[PATCH RFC idle 2/3] arm: Avoid invoking RCU when CPU is idle

Paul E. McKenney paulmck at linux.vnet.ibm.com
Fri Feb 3 14:40:05 EST 2012


On Fri, Feb 03, 2012 at 01:55:09PM -0500, Steven Rostedt wrote:
> On Thu, 2012-02-02 at 22:04 -0800, Paul E. McKenney wrote:
> > On Thu, Feb 02, 2012 at 09:45:31PM -0500, Steven Rostedt wrote:
> 
> > It is an atomic instruction or two, plus some memory barriers.  Entering
> > idle is more heavyweight for RCU_FAST_NO_HZ.  But as you say, it is
> > entering and exiting idle.
> > 
> > But should I make an empty definition of RCU_NONIDLE() for some #define
> > or another?
> > 
> > 	#ifdef CONFIG_YOU_TELL_ME
> > 	#define RCU_NONIDLE(a) \
> > 		do { \
> > 			rcu_idle_exit(); \
> > 			do { a; } while (0); \
> > 			rcu_idle_enter(); \
> > 		} while (0)
> > 	#else /* #ifdef CONFIG_YOU_TELL_ME */
> > 	#define RCU_NONIDLE(a) do { } while (0);
> > 	#endif /* #else #ifdef CONFIG_YOU_TELL_ME */
> > 
> > Or is event tracing unconditional these days?
> 
> I don't like it. As it binds the RCU_NONIDLE to tracepoints only without
> any annotation that they are bound. Still doesn't help when tracepoints
> are configured but not enabled.
> 
> I have no problem in making a special TRACE_EVENT_IDLE() that does this
> inside the jump label.

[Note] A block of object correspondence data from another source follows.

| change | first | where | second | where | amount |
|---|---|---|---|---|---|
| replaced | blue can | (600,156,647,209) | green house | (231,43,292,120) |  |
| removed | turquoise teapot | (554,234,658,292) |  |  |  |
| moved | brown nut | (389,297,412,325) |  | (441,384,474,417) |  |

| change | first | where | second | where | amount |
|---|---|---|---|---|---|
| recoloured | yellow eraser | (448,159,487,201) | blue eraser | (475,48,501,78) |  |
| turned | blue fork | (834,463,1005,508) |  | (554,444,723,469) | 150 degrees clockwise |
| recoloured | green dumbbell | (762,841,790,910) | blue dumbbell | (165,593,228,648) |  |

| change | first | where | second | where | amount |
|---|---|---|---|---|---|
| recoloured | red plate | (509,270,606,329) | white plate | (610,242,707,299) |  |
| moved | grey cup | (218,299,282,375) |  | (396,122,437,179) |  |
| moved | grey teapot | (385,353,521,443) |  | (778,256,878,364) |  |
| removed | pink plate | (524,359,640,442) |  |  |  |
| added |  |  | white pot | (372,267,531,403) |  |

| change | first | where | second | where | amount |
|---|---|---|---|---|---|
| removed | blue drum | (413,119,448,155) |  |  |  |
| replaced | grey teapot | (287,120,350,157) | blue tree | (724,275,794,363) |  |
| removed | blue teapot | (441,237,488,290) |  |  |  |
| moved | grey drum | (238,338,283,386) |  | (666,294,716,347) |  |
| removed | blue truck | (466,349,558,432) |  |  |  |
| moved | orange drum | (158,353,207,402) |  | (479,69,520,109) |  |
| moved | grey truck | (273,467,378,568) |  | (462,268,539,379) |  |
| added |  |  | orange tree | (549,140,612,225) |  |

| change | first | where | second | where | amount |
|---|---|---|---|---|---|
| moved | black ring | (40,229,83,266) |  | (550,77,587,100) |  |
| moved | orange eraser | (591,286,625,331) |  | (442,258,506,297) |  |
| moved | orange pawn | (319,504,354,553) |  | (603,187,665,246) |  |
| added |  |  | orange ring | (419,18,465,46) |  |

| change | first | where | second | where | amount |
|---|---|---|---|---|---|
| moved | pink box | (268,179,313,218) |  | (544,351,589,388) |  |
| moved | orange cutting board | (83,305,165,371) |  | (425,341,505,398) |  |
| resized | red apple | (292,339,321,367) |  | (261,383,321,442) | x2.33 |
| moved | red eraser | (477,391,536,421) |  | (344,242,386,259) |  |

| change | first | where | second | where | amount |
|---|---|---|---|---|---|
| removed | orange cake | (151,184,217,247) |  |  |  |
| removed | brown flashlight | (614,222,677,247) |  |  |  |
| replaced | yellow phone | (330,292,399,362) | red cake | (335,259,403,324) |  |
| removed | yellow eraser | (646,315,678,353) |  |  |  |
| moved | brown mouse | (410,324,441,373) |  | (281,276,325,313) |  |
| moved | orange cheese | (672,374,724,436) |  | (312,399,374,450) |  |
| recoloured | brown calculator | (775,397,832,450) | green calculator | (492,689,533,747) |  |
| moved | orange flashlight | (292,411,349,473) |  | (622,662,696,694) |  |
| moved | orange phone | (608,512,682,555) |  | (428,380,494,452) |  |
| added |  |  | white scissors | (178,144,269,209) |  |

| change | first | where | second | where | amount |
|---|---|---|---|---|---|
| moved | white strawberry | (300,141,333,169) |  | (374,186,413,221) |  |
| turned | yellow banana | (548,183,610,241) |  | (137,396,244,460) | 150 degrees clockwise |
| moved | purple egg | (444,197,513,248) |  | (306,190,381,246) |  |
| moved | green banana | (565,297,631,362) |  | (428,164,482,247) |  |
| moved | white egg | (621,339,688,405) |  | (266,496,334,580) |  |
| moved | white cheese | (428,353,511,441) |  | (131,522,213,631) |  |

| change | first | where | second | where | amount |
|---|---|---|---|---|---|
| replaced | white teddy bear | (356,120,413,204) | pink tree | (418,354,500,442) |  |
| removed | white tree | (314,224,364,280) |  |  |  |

Basically what we have today is:
> 
> 
> 	if (static_branch(tracepoint_key)) {
> 		rcu_read_lock_sched_notrace();
> 		for (all attached tracepoints) {
> 			[...]
> 		}
> 		rcu_read_unlock_sched_notrace();
> 	}
> 
> Ideally we want the enter/exit idle inside that static_branch()
> condition:
> 
> 	if (static_branch(tracepoint_key)) {
> 		rcu_idle_exit();
> 		rcu_read_lock_sched_notrace();
> 		for (all attached tracepoints) {
> 			[...]
> 		}
> 		rcu_read_unlock_sched_notrace();
> 		rcu_idle_enter();
> 	}
> 
> The static_branch() is the jump label code when it's a nop when disabled
> and a jump to the tracing code when enabled:
> 
> 	nop; /* or jmp 2f */  <<--- jump label
> 1:	[ normal code ]
> 	ret;
> 
> 2:	[trace code]
> 	jmp 1b
> 
> 
> The jump label when disabled is just a nop that ignores the trace code
> (although current gcc has a bug that it currently doesn't do it this
> elegantly). When tracing is enabled the nop is converted to a jump to
> the tracing code. This makes tracepoints very light weight in hot paths.
> 
> Ideally, we want the exit/enter rcu idle with in the [trace code], which
> makes it not used when not needed.

So the idea is that if you have a trace event that is to be used in idle,
you use TRACE_EVENT_IDLE() rather than TRACE_EVENT() to declare that
trace event?  That would work for me, and might make for fewer changes
for the architecture guys.  Also, this should address the code-size
concerns we discussed yesterday.

So sounds good!

Is a DEFINE_EVENT_IDLE() also needed?  Or prehaps a
DECLARE_EVENT_CLASS_IDLE()?  My guess is "yes" for at least one of the
two based on include/trace/events/power.h.

I will keep RCU_NONIDLE() for at least a little while (reworking comments
to point out TRACE_EVENT_IDLE() and friends) in case there turn out to
be non-tracepoint uses of RCU in the idle loop.